SOBRE A TAREFA: Segundo o documento de origem, em que ano e em que cidade o sr. Brandão escreveu um opúsculo em que se dizia positivista?

DOCUMENTO DE ORIGEM:
══════════

Seria solução tirar um preto da fazenda, libertá-lo e convertê-lo num vagabundo e capoeira no interior da capital?

[...] Releve-nos a Confederação Abolicionista o dizermos-lhe que não pode se arrogar a única representante do abolicionismo no Brasil e que nessa matéria tem contra si graves e ponderosas acusações.
Os filósofos, os que seguem a doutrina positivista sistematicamente (e nós, que não somos membros do Apostolado Positivista e podemos dizer com toda isenção de ânimo), não se dedignam de ombrear com as classes operárias, com os desprovidos da fortuna, não só porque são os que se colocam ao seu lado para clamar contra todos os privilégios e monopólios burocráticos de nossa sociedade como tem em sua sala ao lado dos grandes, dos mais elevados fatores da civilização humana, representados por bustos e retratos de um preto, retrato que podemos afirmar não existe na sede da Confederação Abolicionista nem nas casas de seus membros; retrato do grande e ilustre preto libertador do Haiti, o primeiro entre os mártires da liberdade de sua raça -o grande Toussaint-Louverture. [...]
Quando a Confederação Abolicionista ainda não sonhava em surgir, em 1864, uma distinta brasileira, d. Nizia Floresta Brasileira Augusta, sob a inspiração do Mestre na sua obra escrita no estrangeiro, apresentava alguns remédios morais para o mal que nos maculava. Em 1865 o sr. Brandão, em Bruxelas, escrevia um opúsculo em que se dizia positivista, e combatia a monstruosa posse.
Em 1879, quando ainda os srs. Teixeira Mendes e Miguel Lemos não eram positivistas sistemáticos, em uns panfletos que então publicaram, de crítica ao imperador, o sr. Teixeira Mendes sustentou perante o direito criminal a tese de que o escravo que matasse ao seu senhor não tinha crime. Em setembro de 1880, pouco antes da fundação definitiva do Centro Positivista, os srs. Teixeira Mendes, drs. Teixeira de Souza, Anníbal Falcão, João Francisco de Souza e Generino dos Santos, assinavam um artigo que foi publicado em suplemento da "Gazeta da Tarde", de propriedade então do falecido Ferreira de Menezes de saudosa memória.

Cofres sociais
Nesse artigo não só vinha a condenação a mais enérgica a esse incalculável mal como vinha o remédio num projeto abolicionista que, se fosse executado, nossa situação econômica e social seria outra.
Daí há pouco tempo forma-se esse Centro que consagrou nas suas bases a condição de que, para ser a ele pertencente, era indispensável que o pretendente não possuísse escravos de forma nenhuma, isto é, por compra, herança, donativo ou empréstimos, e fazer a essa associação de então para cá uma propaganda ativa e incansada.

══════════

DADOS DE ORIGEM:

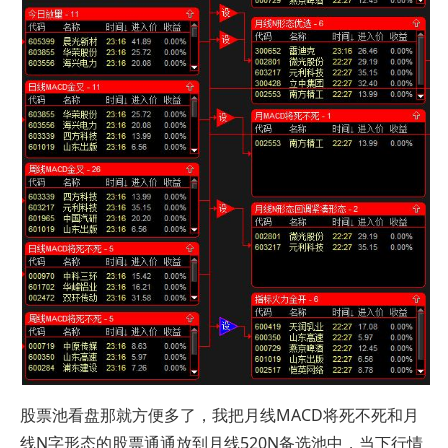
股票池看盘那就方便多了，我把月线MACD将死不死和月
线N字形态的股票通通放到月线520N备选池中，当下行情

══════════

ESPAÇO DE RESPOSTA: Em 1865, em Bruxelas.